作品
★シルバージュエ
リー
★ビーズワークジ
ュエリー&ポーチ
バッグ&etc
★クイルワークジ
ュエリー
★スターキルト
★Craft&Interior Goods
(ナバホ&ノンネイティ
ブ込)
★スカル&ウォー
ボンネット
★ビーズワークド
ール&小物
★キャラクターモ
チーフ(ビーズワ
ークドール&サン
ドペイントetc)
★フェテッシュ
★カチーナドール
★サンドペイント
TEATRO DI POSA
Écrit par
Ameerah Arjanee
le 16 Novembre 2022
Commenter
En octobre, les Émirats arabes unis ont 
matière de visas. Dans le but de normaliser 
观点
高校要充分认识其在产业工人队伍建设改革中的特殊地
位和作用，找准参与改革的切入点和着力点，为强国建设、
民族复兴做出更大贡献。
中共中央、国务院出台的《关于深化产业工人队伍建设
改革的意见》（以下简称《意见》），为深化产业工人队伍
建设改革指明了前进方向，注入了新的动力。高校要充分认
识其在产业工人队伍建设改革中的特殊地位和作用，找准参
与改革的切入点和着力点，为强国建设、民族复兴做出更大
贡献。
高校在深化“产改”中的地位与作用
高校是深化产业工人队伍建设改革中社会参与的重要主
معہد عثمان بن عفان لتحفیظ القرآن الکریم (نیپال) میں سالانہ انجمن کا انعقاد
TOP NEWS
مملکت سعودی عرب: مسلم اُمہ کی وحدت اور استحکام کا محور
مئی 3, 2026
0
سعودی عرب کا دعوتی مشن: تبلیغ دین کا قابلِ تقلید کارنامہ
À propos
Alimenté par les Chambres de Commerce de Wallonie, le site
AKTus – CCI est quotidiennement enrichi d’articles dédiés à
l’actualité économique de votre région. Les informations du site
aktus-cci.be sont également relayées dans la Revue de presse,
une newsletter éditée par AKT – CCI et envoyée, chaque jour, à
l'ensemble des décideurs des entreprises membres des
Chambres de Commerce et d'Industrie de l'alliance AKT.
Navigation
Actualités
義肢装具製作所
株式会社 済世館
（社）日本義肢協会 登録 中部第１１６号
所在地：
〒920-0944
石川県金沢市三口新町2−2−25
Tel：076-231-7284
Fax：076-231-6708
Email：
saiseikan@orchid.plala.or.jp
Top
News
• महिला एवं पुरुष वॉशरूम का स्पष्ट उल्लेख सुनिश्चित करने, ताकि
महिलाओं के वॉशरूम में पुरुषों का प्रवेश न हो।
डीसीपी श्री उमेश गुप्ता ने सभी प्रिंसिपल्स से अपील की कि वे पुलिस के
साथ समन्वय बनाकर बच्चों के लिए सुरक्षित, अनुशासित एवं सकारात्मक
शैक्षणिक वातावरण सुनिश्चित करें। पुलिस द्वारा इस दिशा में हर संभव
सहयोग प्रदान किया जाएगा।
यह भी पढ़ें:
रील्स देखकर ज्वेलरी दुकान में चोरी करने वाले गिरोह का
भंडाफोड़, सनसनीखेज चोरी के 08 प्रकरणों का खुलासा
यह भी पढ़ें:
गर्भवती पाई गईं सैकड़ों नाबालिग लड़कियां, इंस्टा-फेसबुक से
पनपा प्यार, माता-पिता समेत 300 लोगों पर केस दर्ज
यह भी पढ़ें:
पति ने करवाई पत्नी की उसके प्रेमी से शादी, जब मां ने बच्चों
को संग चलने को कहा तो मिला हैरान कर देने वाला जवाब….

Work to be completed: Could you reproduce all of the data above, line for line, without changing a single character?

Reply:
作品
★シルバージュエ
リー
★ビーズワークジ
ュエリー&ポーチ
バッグ&etc
★クイルワークジ
ュエリー
★スターキルト
★Craft&Interior Goods
(ナバホ&ノンネイティ
ブ込)
★スカル&ウォー
ボンネット
★ビーズワークド
ール&小物
★キャラクターモ
チーフ(ビーズワ
ークドール&サン
ドペイントetc)
★フェテッシュ
★カチーナドール
★サンドペイント
TEATRO DI POSA
Écrit par
Ameerah Arjanee
le 16 Novembre 2022
Commenter
En octobre, les Émirats arabes unis ont 
matière de visas. Dans le but de normaliser 
观点
高校要充分认识其在产业工人队伍建设改革中的特殊地
位和作用，找准参与改革的切入点和着力点，为强国建设、
民族复兴做出更大贡献。
中共中央、国务院出台的《关于深化产业工人队伍建设
改革的意见》（以下简称《意见》），为深化产业工人队伍
建设改革指明了前进方向，注入了新的动力。高校要充分认
识其在产业工人队伍建设改革中的特殊地位和作用，找准参
与改革的切入点和着力点，为强国建设、民族复兴做出更大
贡献。
高校在深化“产改”中的地位与作用
高校是深化产业工人队伍建设改革中社会参与的重要主
معہد عثمان بن عفان لتحفیظ القرآن الکریم (نیپال) میں سالانہ انجمن کا انعقاد
TOP NEWS
مملکت سعودی عرب: مسلم اُمہ کی وحدت اور استحکام کا محور
مئی 3, 2026
0
سعودی عرب کا دعوتی مشن: تبلیغ دین کا قابلِ تقلید کارنامہ
À propos
Alimenté par les Chambres de Commerce de Wallonie, le site
AKTus – CCI est quotidiennement enrichi d’articles dédiés à
l’actualité économique de votre région. Les informations du site
aktus-cci.be sont également relayées dans la Revue de presse,
une newsletter éditée par AKT – CCI et envoyée, chaque jour, à
l'ensemble des décideurs des entreprises membres des
Chambres de Commerce et d'Industrie de l'alliance AKT.
Navigation
Actualités
義肢装具製作所
株式会社 済世館
（社）日本義肢協会 登録 中部第１１６号
所在地：
〒920-0944
石川県金沢市三口新町2−2−25
Tel：076-231-7284
Fax：076-231-6708
Email：
saiseikan@orchid.plala.or.jp
Top
News
• महिला एवं पुरुष वॉशरूम का स्पष्ट उल्लेख सुनिश्चित करने, ताकि
महिलाओं के वॉशरूम में पुरुषों का प्रवेश न हो।
डीसीपी श्री उमेश गुप्ता ने सभी प्रिंसिपल्स से अपील की कि वे पुलिस के
साथ समन्वय बनाकर बच्चों के लिए सुरक्षित, अनुशासित एवं सकारात्मक
शैक्षणिक वातावरण सुनिश्चित करें। पुलिस द्वारा इस दिशा में हर संभव
सहयोग प्रदान किया जाएगा।
यह भी पढ़ें:
रील्स देखकर ज्वेलरी दुकान में चोरी करने वाले गिरोह का
भंडाफोड़, सनसनीखेज चोरी के 08 प्रकरणों का खुलासा
यह भी पढ़ें:
गर्भवती पाई गईं सैकड़ों नाबालिग लड़कियां, इंस्टा-फेसबुक से
पनपा प्यार, माता-पिता समेत 300 लोगों पर केस दर्ज
यह भी पढ़ें:
पति ने करवाई पत्नी की उसके प्रेमी से शादी, जब मां ने बच्चों
को संग चलने को कहा तो मिला हैरान कर देने वाला जवाब….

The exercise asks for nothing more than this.